-- Exercise text follows --

LETTERATURA INGLESE DA CHAUCER ALLA RESTAURAZIONE M - Z

Academic Year 2022/2023 - Teacher: MARIA GRAZIA NICOLOSI

Expected Learning Outcomes

According to the Dublin descriptors, the Course intends to pursue the following aims:

1) to introduce the students to the history of English literature from the Middle Ages to the Restoration;

2) to provide contextual knowledge of this period, both synchronically and diachronically;

3) to offer basic methodological guidelines to literary criticism’s various trends, including Cultural and Gender Studies, with the aim of providing a more autonomous and mature approach to the texts and issues investigated.

4) to favour the improvement of students’ language skills through direct exposure to a number of anthologised texts (both in full and as excerpts) by the period’s most important literary figures;

5) to enhance the students’ historical-literary awareness of key authors, texts, and genres of English literature from the Middle Ages to the Restoration.

Course Structure

Lectures delivered in Italian; group work in seminar format on select English literary texts (reading, translation and analysis).

Required Prerequisites

The average linguistic competence expected should match the B1/B1+ level (European Framework for Foreign Languages).

Attendance of Lessons

Optional attendance

Detailed Course Content

Module A. Core Course (6 ECTS)

- Outline of the history of English literature from Chaucer to the Restoration

- Selection of significant texts/excerpts

- Methodology

Module B. In-Depth Study (3 ECTS)

Cosmopoiesis and epistemic innovation in Margaret Cavendish’s The Blazing World

Better known for her alleged eccentricity than for her literary merits, the rediscovery of Margaret Cavendish, Duchess of Newcastle (1623-1673), is mostly due to feminist critics, starting with Virginia Woolf. Among Cavendish’s vast philosophical and literary output, The Description of a New World, Called the Blazing World (1668) – the first sci-fi utopian romance by a woman writer – stands out for its intellectual originality and visionary boldness. Cavendish adopts a hybrid genre, mixing philosophical speculation, political debate and fantastic invention, in order to deconstruct the patriarchal assumptions underpinning the epistemologies and ideologies of her time. By a close reading of some significant excerpts from the text, Module B will analyse the peculiarities of its experimental form (imagery, style, narrative technique, literary models) in relation to the specific intellectual and literary contexts and contemporary ideological formations. The aim will be that of scrutinising the most significant textual processes through which the author’s utopian imaginary engages her period’s culture from a transgressively gynocentric epistemic and political perspective. 

Textbook Information

Module A. Core Course (6 ECTS)

English Literature from Chaucer to the Restoration:

- Andrew Sanders, The Short Oxford History of English Literature, Oxford UP, London, 3rd ed. 2004 (from Chaucer to Congreve, pp. 48-272, also available in the Italian edition: Storia della letteratura inglese, Mondadori, Milano, 2001, 1st vol.).

-- Exercise text concluded --

## Problems to work on:
• a. List the aspects of the experimental form of The Blazing World that, according to the course description, Module B will analyze.
• b. Proceed with the course description, starting after its last textbook entry.
The lines that come next have nothing to do with the course description.

-- Data segment follows --

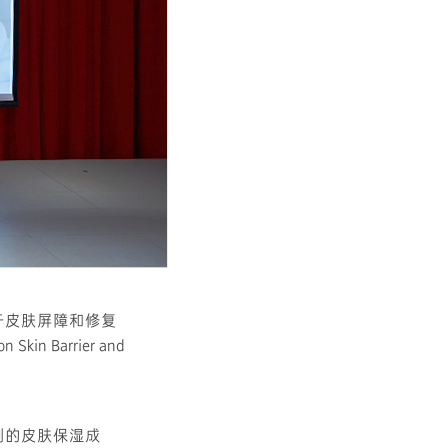
关于皮肤屏障和修复
 Skin Barrier and
制的皮肤保湿成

-- Data segment concluded --

## Answers below:
• a.
- imagery
- style
- narrative technique
- literary models

• b.
Anthology:

Correct English pronunciation, translation, and in-depth analysis of the rhetorics, stylistics, and formal features of the 16 listed texts/excerpts will be required at the exam:

  1. Geoffrey Chaucer, The Canterbury Tales, “The General Prologue” (ll. 1-42)
  2. Thomas Wyatt, “I Find no Peace and All My War is Done”
  3. Queen Elizabeth I, “Speech to the Troops at Tilbury” + John Knox’s The First Blast Against the Monstrous Regiment of Women (excerpt) and Juan Luis Vives’ The Instruction of a Christen Woman (excerpt)
  4. Edmund Spenser, The Faerie Queene, Book I, Canto I: “A Gentle Knight was pricking on the plaine” (ll. 1-45)
  5. Philip Sidney, Astrophel and Stella, Sonnet I, “Loving in truth, and faine in verse my love to show”
  6. Mary Wroth, Pamphilia to Amphilanthus, Sonnet I, “When night’s blacke Mantle could most darknesse proue”
  7. Christopher Marlowe, The Tragicall History of Doctor Faustus, “Faustus’ last hour and damnation”: scene xiii (ll. 57-115)
  8. William Shakespeare, A Midsummer Night’s Dream, “Oberon speaks to Robin”: Act II, scene i (ll. 161-180); “The Fairies’ love potion”: Act II, scene ii (ll. 1-41)
  9. William Shakespeare, Romeo and Juliet, “The Balcony scene”: Act II, scene ii (ll. 1-55)
  10. William Shakespeare, Hamlet, “To be or not to be”: Act III, scene i (ll. 64-98)
  11. John Donne, Songs and Sonnets, “A Lecture Upon the Shadow”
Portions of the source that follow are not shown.